(RECORDS FOR THE EXERCISE begins)
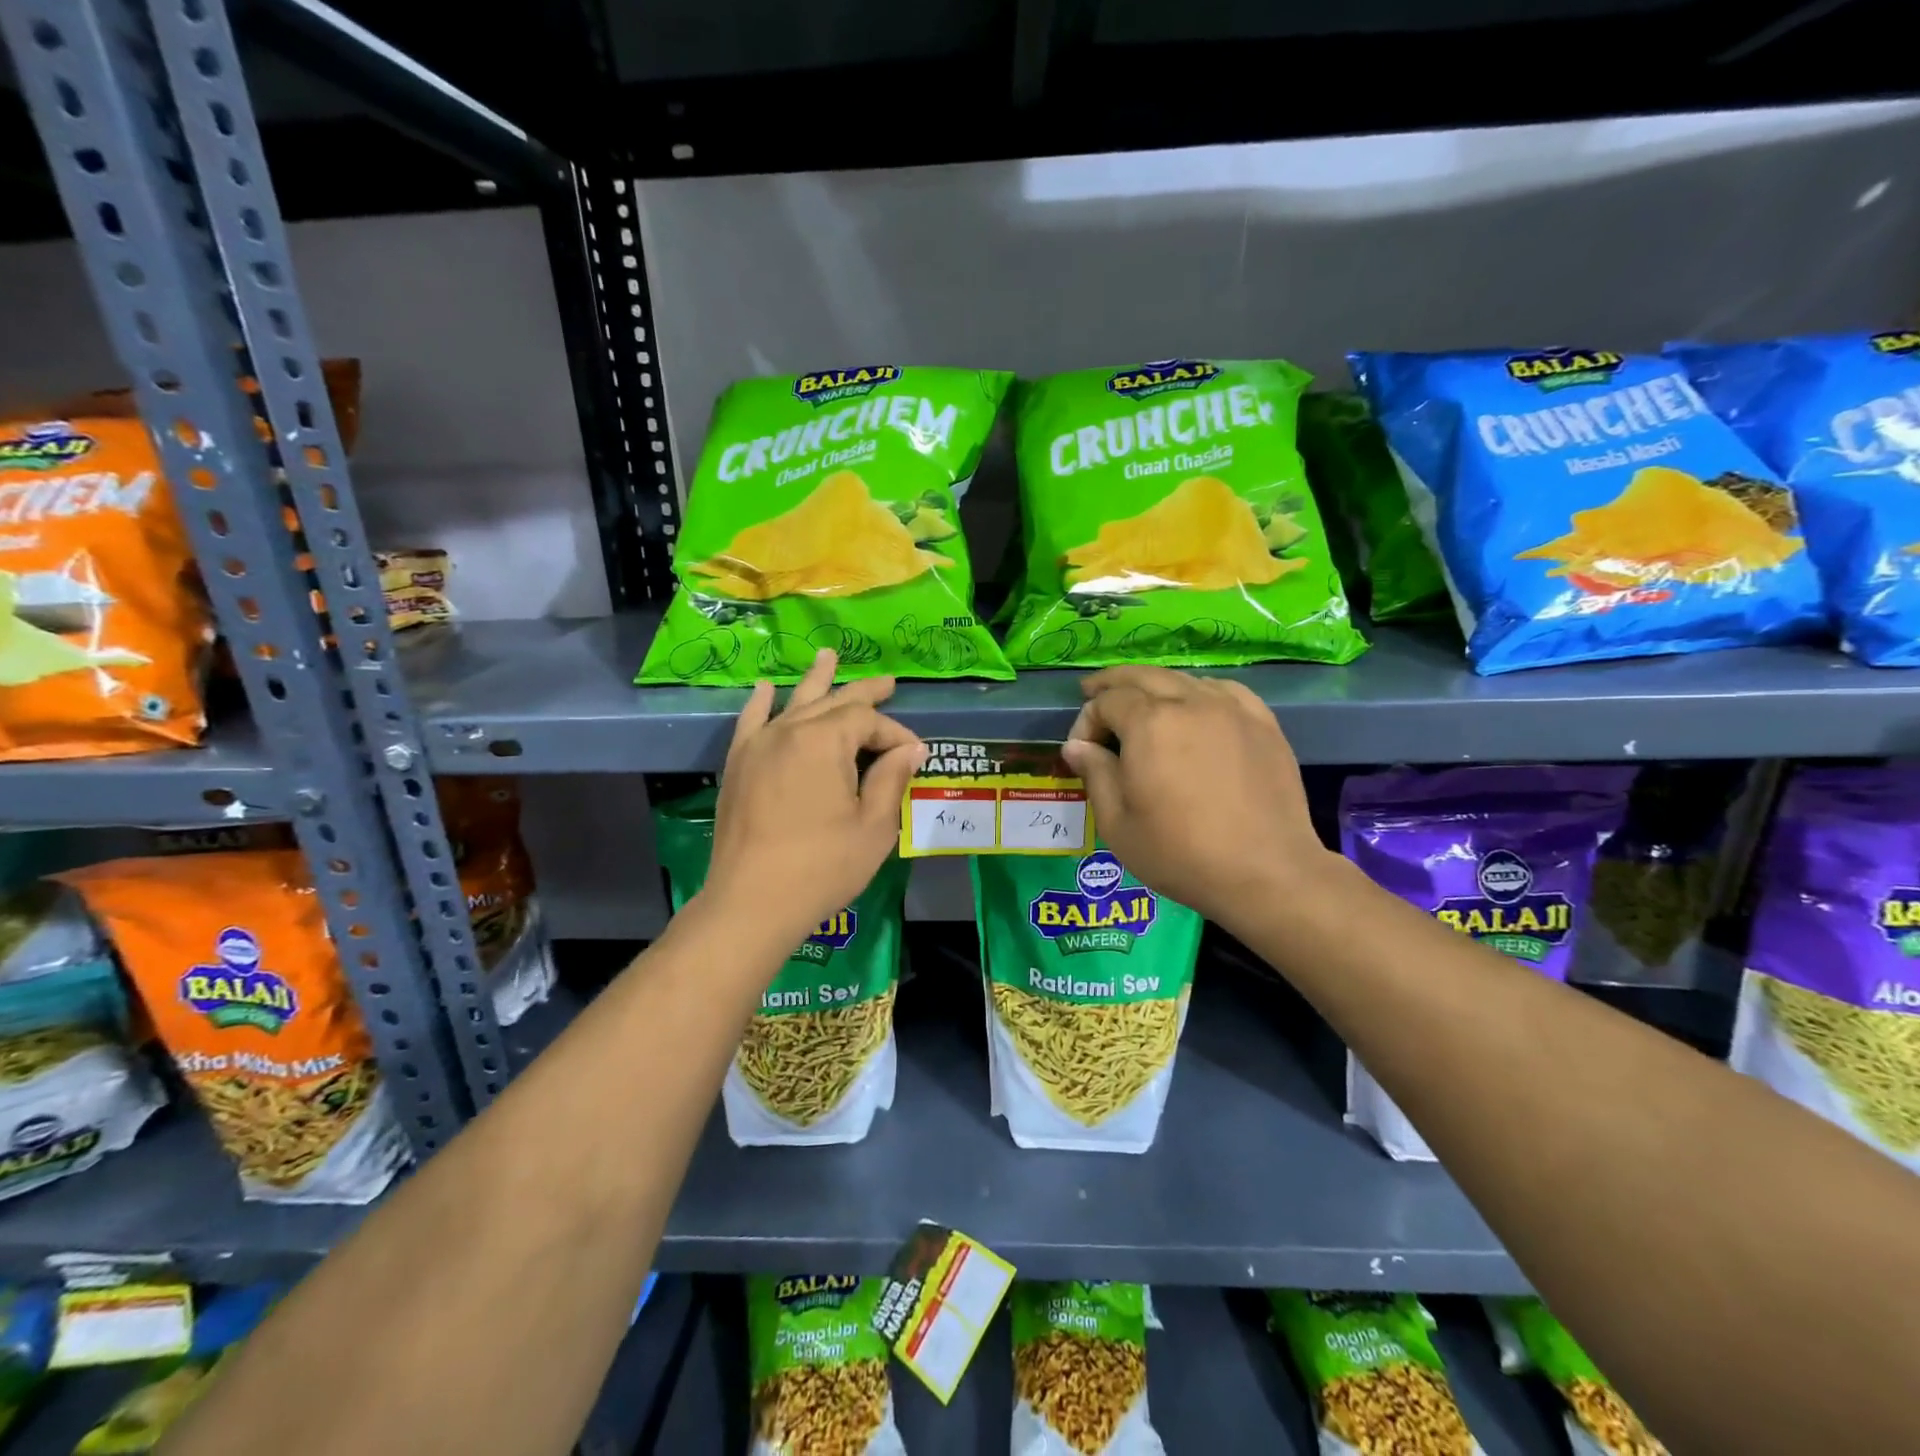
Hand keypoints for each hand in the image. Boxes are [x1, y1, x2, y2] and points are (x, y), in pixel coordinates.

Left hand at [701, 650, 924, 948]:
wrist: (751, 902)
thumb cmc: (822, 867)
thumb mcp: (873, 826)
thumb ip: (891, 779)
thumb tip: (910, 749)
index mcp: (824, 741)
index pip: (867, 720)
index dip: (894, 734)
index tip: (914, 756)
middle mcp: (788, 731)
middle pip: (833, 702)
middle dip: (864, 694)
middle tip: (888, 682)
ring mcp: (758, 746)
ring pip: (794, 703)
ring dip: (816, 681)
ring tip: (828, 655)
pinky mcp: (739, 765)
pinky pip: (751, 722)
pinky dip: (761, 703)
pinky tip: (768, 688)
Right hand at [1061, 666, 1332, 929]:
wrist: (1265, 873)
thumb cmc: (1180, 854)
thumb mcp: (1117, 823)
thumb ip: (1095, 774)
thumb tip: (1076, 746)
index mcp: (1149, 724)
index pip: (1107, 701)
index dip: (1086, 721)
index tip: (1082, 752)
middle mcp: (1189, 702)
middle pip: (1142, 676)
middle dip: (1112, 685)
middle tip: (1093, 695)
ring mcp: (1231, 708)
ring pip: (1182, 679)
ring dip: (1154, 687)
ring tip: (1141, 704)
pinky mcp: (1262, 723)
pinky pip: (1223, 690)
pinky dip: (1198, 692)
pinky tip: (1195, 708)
(RECORDS FOR THE EXERCISE ends)
(RECORDS FOR THE EXERCISE begins)
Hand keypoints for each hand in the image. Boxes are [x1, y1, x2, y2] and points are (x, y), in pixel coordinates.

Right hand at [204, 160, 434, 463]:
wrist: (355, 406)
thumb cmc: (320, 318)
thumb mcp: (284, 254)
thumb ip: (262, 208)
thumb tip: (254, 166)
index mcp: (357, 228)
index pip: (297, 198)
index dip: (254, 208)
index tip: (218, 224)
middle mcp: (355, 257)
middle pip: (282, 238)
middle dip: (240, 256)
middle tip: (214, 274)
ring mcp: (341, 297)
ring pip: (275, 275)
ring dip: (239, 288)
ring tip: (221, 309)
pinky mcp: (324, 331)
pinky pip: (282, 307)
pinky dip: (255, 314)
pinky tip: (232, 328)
(RECORDS FOR THE EXERCISE ends)
TRY IT
Check every line of the records above for the string "hand". Copy those that hold it.

SOLVED PROBLEM
Hand keypoints for each hand in the image. Boxes are [x1, y1, x2, y2] and points are (x, y), in pixel coordinates.
Left hand at [701, 650, 924, 948]:
Right hand at [1061, 666, 1332, 929]:
Hand keypoints for each hand in the image. Boxes are [x1, y1, x2, y2] and points are (x, y), in pixel coordinates.
Right hand at [204, 160, 434, 463]:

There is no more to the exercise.